◆ **How to complete this task**: Would you please return all of the entries below exactly as shown?

━━━━━ Data for the task

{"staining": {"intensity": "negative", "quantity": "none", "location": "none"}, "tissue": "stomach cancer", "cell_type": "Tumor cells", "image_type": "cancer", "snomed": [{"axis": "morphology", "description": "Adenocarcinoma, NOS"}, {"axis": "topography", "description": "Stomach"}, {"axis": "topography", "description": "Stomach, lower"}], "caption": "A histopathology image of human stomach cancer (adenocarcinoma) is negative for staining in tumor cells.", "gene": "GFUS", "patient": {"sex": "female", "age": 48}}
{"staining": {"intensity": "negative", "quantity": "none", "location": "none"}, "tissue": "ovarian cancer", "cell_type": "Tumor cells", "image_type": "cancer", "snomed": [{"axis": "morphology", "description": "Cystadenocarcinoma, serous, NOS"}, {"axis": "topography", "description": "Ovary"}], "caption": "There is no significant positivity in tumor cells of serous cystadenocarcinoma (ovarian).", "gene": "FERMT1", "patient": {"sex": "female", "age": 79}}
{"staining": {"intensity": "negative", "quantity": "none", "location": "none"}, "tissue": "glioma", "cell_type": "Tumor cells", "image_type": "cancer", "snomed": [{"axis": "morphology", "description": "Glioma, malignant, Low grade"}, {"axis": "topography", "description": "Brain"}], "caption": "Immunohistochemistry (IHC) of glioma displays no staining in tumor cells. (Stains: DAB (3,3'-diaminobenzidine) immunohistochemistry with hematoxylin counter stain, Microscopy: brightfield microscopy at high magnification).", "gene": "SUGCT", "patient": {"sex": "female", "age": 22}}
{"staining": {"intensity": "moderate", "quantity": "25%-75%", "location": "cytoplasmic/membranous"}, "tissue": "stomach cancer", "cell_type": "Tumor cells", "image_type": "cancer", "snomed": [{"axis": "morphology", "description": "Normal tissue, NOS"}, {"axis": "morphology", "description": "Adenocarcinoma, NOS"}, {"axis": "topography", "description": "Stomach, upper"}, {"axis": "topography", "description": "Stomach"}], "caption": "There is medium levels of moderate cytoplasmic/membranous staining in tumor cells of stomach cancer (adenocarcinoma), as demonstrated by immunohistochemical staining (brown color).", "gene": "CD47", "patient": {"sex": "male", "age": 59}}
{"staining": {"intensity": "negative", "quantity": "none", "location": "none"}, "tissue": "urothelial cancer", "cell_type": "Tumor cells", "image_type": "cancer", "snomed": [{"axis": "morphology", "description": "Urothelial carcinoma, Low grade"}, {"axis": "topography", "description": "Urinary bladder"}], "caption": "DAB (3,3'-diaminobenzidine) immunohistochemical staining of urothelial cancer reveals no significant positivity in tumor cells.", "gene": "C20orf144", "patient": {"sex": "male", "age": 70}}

━━━━━━━━━━

◆ **Task result**:
{"staining": {"intensity": "negative", "quantity": "none", "location": "none"}, "tissue": "stomach cancer", "cell_type": "Tumor cells", "image_type": "cancer", "snomed": [{"axis": "morphology", "description": "Adenocarcinoma, NOS"}, {"axis": "topography", "description": "Stomach"}, {"axis": "topography", "description": "Stomach, lower"}], "caption": "A histopathology image of human stomach cancer (adenocarcinoma) is negative for staining in tumor cells.", "gene": "GFUS", "patient": {"sex": "female", "age": 48}}
{"staining": {"intensity": "negative", "quantity": "none", "location": "none"}, "tissue": "ovarian cancer", "cell_type": "Tumor cells", "image_type": "cancer", "snomed": [{"axis": "morphology", "description": "Cystadenocarcinoma, serous, NOS"}, {"axis": "topography", "description": "Ovary"}], "caption": "There is no significant positivity in tumor cells of serous cystadenocarcinoma (ovarian).", "gene": "FERMT1", "patient": {"sex": "female", "age": 79}}
{"staining": {"intensity": "negative", "quantity": "none", "location": "none"}, "tissue": "glioma", "cell_type": "Tumor cells", "image_type": "cancer", "snomed": [{"axis": "morphology", "description": "Glioma, malignant, Low grade"}, {"axis": "topography", "description": "Brain"}], "caption": "Immunohistochemistry (IHC) of glioma displays no staining in tumor cells. (Stains: DAB (3,3'-diaminobenzidine) immunohistochemistry with hematoxylin counter stain, Microscopy: brightfield microscopy at high magnification).", "gene": "SUGCT", "patient": {"sex": "female", "age": 22}}
{"staining": {"intensity": "moderate", "quantity": "25%-75%", "location": "cytoplasmic/membranous"}, "tissue": "stomach cancer", "cell_type": "Tumor cells", "image_type": "cancer", "snomed": [{"axis": "morphology", "description": "Normal tissue, NOS"}, {"axis": "morphology", "description": "Adenocarcinoma, NOS"}, {"axis": "topography", "description": "Stomach, upper"}, {"axis": "topography", "description": "Stomach"}], "caption": "There is medium levels of moderate cytoplasmic/membranous staining in tumor cells of stomach cancer (adenocarcinoma), as demonstrated by immunohistochemical staining (brown color).", "gene": "CD47", "patient": {"sex": "male", "age": 59}}
{"staining": {"intensity": "negative", "quantity": "none", "location": "none"}, "tissue": "urothelial cancer", "cell_type": "Tumor cells", "image_type": "cancer", "snomed": [{"axis": "morphology", "description": "Urothelial carcinoma, Low grade"}, {"axis": "topography", "description": "Urinary bladder"}], "caption": "DAB (3,3'-diaminobenzidine) immunohistochemical staining of urothelial cancer reveals no significant positivity in tumor cells.", "gene": "C20orf144", "patient": {"sex": "male", "age": 70}}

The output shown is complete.